**The problem**
Nothing but a number is wanted: the count of lines in the records below that include "different".

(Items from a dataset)
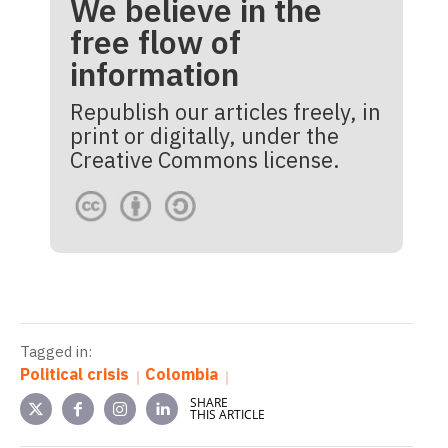
We believe in the
free flow of
information
Republish our articles freely, in
print or digitally, under the
Creative Commons license.
Tagged in:
Political crisis
Colombia
SHARE
THIS ARTICLE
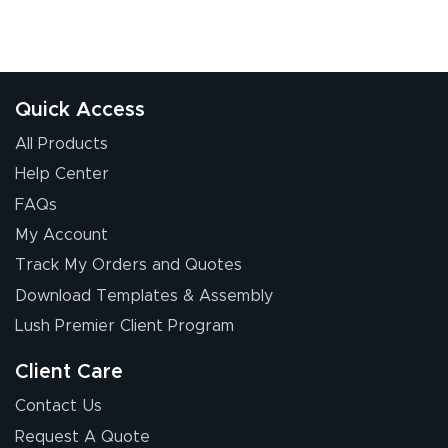
July 24, 2026
Jul 24, 2026
Great experience
Quick Access
All Products
Help Center
FAQs
My Account
Elizabeth C.
Track My Orders and Quotes
July 17, 2026
Jul 17, 2026
Download Templates & Assembly
The first order I
received was
Lush Premier Client Program
good.
Client Care
Contact Us
Request A Quote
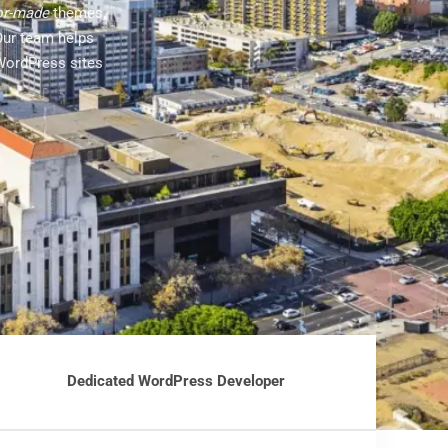
lor-made
themes,
Our team helps
WordPress sites
Dedicated WordPress Developer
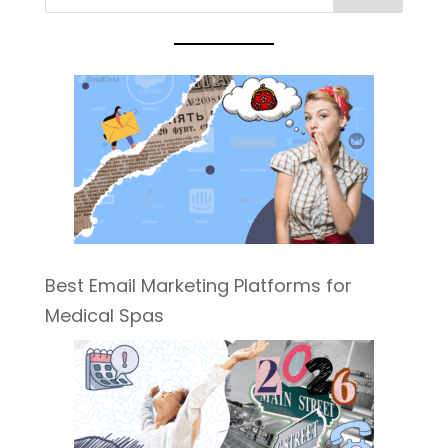
Best Email Marketing Platforms for
Medical Spas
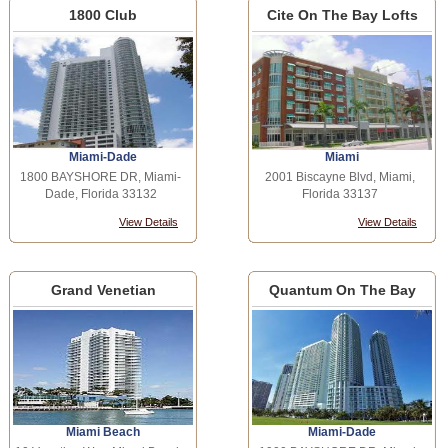
1800 Club
Cite On The Bay Lofts
Miami-Dade
Miami
1800 BAYSHORE DR, Miami-
2001 Biscayne Blvd, Miami,
Dade, Florida 33132
Florida 33137
View Details
View Details
Grand Venetian
Quantum On The Bay
Miami Beach
Miami-Dade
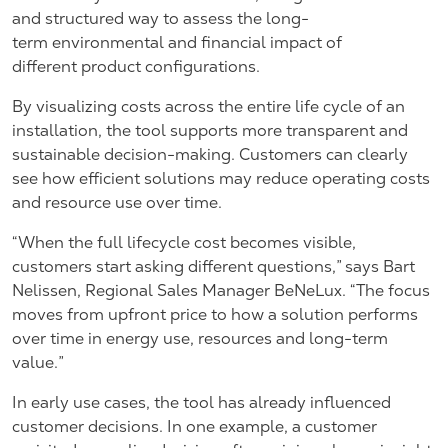
and structured way to assess the long-
term environmental and financial impact of
different product configurations.
By visualizing costs across the entire life cycle of an
installation, the tool supports more transparent and
sustainable decision-making. Customers can clearly
see how efficient solutions may reduce operating costs
and resource use over time.
“When the full lifecycle cost becomes visible,
customers start asking different questions,” says
Bart
Nelissen, Regional Sales Manager BeNeLux.
“The focus
moves from upfront price to how a solution performs
over time in energy use, resources and long-term
value.”
In early use cases, the tool has already influenced
customer decisions. In one example, a customer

**Written response**
2